Gli autori concludono il loro percorso con un impagabile “Se po’ fa tasè la verità, ma con el rimors come se fa?”. Per quanto mi riguarda, dopo essermi complimentato con loro per il lavoro di ricerca, selezione e spiegazione svolto, preferisco un altro proverbio che mi permette di ricordare a tutti un grande milanese, Enzo Jannacci, che con il suo palo dell’Ortica ha reso indimenticabile il detto “Restà lì come quell de la mascherpa” (323).

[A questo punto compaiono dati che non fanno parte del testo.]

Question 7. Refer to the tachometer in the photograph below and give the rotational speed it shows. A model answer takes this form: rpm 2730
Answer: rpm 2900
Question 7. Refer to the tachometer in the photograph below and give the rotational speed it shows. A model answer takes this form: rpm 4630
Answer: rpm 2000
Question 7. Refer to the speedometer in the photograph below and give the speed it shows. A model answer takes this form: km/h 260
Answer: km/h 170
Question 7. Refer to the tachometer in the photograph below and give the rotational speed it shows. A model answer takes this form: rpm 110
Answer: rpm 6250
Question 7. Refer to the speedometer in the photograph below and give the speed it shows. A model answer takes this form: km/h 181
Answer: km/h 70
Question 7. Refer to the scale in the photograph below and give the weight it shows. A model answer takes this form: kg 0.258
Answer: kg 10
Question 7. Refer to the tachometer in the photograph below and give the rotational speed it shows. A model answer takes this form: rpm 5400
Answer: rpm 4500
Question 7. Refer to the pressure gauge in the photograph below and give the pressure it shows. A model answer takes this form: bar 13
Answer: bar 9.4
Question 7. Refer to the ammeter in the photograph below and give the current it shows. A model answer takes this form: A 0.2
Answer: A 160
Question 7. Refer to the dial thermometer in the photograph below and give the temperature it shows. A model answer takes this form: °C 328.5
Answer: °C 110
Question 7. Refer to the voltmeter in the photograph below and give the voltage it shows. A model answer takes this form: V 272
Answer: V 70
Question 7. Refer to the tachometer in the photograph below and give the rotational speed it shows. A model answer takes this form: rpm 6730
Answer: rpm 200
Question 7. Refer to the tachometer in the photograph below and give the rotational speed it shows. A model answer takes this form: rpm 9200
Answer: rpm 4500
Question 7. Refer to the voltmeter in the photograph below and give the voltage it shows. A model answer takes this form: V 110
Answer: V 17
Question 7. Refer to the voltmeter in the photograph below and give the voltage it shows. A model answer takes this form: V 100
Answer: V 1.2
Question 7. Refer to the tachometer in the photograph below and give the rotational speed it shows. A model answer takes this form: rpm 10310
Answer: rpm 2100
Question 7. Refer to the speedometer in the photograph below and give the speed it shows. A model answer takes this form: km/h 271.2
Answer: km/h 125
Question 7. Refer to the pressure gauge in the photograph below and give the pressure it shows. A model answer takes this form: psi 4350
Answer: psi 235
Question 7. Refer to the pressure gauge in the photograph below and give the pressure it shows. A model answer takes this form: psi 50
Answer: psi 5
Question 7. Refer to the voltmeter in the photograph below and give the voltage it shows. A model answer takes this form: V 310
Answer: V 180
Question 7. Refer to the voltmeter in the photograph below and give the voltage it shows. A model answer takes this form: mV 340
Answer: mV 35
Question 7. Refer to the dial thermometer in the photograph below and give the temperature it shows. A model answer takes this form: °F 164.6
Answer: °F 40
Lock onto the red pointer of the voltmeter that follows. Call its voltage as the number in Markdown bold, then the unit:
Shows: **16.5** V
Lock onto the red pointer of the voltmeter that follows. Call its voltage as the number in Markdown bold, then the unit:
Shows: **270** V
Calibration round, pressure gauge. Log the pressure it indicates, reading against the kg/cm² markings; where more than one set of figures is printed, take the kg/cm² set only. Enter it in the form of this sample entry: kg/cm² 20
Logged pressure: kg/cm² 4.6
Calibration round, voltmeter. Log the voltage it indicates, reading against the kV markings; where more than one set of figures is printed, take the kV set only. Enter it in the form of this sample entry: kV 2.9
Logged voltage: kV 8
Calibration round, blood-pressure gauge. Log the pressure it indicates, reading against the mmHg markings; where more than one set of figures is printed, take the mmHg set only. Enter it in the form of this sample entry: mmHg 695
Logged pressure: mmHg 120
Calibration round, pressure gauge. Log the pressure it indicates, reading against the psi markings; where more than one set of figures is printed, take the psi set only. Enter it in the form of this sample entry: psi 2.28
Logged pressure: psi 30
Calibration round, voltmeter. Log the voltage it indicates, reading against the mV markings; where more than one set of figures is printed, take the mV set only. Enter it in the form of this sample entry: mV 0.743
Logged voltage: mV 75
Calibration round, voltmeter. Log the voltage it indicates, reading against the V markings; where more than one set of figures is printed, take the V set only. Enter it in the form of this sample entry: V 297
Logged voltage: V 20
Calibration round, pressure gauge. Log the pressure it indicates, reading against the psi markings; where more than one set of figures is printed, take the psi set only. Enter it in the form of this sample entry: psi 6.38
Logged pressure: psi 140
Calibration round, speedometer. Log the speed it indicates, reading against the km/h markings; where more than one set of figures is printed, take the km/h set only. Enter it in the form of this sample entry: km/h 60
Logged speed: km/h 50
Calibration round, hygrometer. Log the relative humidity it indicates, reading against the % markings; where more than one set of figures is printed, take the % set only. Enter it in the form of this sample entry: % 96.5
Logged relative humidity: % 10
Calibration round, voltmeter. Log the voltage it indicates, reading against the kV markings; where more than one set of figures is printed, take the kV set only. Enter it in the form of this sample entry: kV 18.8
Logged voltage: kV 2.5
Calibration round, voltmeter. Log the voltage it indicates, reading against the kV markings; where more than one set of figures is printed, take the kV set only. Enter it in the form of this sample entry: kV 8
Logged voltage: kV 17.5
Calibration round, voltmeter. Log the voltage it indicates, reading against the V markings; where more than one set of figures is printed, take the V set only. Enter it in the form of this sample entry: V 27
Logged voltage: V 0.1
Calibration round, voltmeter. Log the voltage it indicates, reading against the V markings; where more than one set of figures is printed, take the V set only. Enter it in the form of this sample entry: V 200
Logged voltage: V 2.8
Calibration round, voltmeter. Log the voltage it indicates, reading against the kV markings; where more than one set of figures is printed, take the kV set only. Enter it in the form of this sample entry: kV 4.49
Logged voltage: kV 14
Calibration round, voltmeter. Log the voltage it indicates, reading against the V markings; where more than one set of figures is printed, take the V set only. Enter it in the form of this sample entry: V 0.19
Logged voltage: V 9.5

Congedandomi, mi permetto di rivolgere un invito-preghiera a tutti i lettori: impariamone qualche decina, di questi proverbi, e citiamoli in ogni occasione, facendoli imparare a memoria a nipoti e amici. Usiamoli, insomma. Sopravviveranno loro. E sopravviverà una parte importante di Milano. E quindi, di noi stessi.